Thanks for posting and congratulations on your ability to put this into simple, concise layman’s terms. Cheers.

I think the probabilities would be slightly bigger if you calculate them for the probability in the population of people ever lived instead of the population of people alive at the moment.

So, the central limit theorem applies to the mean of a sample as compared to the mean of a population. It says that as you take larger samples, the means of the samples get closer to a normal distribution about the population mean. This is why the CLT is so useful. It doesn’t actually matter what the target distribution is, if you take samples with large enough n, you can characterize how the means of those samples will be distributed. There is actually no reason at all why you would assume that heights are normally distributed.

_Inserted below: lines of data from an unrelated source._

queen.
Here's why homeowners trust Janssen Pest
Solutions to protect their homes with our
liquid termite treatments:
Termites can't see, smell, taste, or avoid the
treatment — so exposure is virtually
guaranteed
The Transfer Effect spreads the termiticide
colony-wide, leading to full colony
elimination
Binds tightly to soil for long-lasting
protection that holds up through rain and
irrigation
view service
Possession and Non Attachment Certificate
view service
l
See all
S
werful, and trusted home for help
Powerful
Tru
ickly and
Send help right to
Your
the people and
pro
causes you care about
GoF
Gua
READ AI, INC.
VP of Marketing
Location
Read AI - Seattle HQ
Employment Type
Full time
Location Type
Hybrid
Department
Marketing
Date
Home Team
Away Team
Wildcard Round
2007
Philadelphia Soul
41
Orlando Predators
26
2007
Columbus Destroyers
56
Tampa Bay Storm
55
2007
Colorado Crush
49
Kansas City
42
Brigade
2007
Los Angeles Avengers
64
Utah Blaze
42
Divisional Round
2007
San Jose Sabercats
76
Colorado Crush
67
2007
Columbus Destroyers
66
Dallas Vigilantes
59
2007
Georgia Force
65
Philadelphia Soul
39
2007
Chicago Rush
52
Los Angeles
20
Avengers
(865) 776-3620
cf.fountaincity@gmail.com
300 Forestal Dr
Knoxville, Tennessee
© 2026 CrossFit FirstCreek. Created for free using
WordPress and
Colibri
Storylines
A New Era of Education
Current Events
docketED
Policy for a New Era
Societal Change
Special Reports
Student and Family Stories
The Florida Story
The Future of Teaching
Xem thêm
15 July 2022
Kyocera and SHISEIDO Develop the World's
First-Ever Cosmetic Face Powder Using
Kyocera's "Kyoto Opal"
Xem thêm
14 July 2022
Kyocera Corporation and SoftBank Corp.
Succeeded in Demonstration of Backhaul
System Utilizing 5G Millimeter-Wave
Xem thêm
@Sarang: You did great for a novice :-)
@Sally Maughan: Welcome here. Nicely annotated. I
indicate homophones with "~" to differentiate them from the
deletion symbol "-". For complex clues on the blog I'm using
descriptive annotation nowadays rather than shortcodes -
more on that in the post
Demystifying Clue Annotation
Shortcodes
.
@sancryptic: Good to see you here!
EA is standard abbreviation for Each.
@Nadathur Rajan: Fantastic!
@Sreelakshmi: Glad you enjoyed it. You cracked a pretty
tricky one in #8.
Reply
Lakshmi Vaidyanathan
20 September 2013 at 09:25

Every child is an average of sample of two of his parents’ genome. Repeat this averaging over a few generations, and thanks to the central limit theorem the whole population will be normally distributed. And it helps that the partner selection works in a way where the opposites attract each other – averages on opposite sides of the mean are more likely. Of course the averaging is not perfect – it is not true average, only combination of two random halfs of the genome.

It’s critical that height is determined by many different genetic factors. Sex is determined by one genetic factor — the presence or absence of a Y chromosome — and so at each generation we get male or female, not a smeared-out maleness spectrum that runs from negative to positive. Or like Mendel’s peas. They were smooth or wrinkled, but not a normal distribution of wrinkledness.